-- Opening Marker --

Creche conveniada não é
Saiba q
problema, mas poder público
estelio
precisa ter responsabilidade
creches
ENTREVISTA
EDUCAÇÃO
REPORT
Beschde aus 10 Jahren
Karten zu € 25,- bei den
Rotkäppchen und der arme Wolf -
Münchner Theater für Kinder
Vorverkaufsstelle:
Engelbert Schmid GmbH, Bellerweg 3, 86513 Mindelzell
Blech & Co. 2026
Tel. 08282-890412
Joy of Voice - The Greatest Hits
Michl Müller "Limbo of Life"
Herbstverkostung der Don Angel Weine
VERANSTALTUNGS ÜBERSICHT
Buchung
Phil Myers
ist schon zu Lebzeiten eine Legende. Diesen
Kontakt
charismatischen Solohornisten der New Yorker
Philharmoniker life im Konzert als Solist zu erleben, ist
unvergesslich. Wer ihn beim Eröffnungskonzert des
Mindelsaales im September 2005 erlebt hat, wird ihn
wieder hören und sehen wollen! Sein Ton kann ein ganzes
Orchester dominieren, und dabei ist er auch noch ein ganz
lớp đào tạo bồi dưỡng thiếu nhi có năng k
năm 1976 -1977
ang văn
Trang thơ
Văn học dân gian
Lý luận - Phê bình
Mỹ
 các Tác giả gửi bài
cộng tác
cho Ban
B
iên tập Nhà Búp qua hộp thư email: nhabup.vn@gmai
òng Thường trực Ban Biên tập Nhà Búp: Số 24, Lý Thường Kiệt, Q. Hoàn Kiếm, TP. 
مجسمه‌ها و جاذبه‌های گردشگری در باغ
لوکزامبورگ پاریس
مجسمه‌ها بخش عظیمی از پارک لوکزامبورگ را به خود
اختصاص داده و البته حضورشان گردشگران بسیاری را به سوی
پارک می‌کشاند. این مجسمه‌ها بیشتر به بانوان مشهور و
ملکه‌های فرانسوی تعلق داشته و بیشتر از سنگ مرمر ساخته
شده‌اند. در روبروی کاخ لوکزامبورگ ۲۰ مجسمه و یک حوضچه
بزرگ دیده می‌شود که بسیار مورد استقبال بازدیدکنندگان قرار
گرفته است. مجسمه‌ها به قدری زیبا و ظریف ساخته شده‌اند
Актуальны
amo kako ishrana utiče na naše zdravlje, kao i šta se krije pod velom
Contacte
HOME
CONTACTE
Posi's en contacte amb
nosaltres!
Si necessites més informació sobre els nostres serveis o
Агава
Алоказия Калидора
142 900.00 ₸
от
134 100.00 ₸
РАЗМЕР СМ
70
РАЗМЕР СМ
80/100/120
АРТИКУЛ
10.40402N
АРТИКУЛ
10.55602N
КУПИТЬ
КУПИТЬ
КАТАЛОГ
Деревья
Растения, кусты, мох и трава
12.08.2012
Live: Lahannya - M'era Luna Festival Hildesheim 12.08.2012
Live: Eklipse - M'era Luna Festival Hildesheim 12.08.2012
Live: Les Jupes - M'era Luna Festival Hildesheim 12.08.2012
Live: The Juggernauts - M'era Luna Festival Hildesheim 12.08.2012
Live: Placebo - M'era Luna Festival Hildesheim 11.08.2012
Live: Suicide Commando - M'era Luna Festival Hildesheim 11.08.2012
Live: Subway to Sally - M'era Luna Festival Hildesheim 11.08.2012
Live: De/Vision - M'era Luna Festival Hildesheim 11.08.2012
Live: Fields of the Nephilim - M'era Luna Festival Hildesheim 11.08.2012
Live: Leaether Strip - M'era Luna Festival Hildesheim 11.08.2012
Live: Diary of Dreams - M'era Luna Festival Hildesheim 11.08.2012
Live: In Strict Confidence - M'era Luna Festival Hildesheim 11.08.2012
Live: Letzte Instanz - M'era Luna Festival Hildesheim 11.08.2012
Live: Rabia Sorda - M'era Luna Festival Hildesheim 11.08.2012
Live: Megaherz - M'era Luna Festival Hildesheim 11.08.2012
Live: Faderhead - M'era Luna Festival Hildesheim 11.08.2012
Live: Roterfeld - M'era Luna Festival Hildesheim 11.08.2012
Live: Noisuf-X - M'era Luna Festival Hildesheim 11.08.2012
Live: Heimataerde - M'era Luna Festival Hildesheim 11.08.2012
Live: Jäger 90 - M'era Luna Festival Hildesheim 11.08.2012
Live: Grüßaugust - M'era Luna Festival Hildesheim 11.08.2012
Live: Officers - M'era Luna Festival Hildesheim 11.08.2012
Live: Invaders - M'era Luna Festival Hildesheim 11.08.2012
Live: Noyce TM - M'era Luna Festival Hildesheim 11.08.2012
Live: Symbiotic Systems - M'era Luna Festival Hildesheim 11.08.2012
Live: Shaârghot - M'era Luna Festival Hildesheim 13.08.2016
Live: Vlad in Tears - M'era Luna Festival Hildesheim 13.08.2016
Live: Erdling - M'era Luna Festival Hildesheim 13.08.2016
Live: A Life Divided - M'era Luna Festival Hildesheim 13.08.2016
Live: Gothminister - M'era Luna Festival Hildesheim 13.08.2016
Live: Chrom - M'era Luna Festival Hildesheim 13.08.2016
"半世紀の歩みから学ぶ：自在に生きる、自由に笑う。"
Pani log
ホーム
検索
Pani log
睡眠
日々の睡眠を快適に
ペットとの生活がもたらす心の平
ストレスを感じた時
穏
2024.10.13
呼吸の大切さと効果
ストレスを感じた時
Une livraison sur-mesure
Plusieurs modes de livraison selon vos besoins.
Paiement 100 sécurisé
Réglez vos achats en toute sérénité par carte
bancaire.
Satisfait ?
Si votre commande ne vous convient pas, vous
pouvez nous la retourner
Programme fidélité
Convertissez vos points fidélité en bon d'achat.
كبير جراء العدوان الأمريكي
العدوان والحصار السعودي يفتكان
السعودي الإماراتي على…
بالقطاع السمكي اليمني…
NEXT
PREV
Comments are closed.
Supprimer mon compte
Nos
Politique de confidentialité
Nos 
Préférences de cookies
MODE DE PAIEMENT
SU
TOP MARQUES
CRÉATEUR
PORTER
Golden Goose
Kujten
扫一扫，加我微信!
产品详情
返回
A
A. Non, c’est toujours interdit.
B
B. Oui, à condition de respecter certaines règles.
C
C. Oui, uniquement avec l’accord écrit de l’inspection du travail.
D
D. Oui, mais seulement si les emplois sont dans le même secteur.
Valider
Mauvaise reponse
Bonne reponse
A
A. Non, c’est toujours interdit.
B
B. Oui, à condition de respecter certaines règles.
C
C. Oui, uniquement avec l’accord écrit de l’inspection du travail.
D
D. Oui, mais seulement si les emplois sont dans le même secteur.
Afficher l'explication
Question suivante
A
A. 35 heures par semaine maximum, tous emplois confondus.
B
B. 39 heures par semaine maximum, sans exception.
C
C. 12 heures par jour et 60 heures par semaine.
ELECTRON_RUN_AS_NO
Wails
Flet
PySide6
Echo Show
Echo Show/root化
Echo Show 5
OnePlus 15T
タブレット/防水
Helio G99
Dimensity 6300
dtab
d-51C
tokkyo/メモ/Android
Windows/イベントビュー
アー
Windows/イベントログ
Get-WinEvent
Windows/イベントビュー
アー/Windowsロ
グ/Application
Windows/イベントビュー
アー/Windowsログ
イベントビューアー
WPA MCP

-- Closing Marker --

> [Goal of the exercise]:
Copy each line of the records that has "السعودي" in it.

> [Task output]:
العدوان والحصار السعودي يفتكان
السعودي الإماراتي على…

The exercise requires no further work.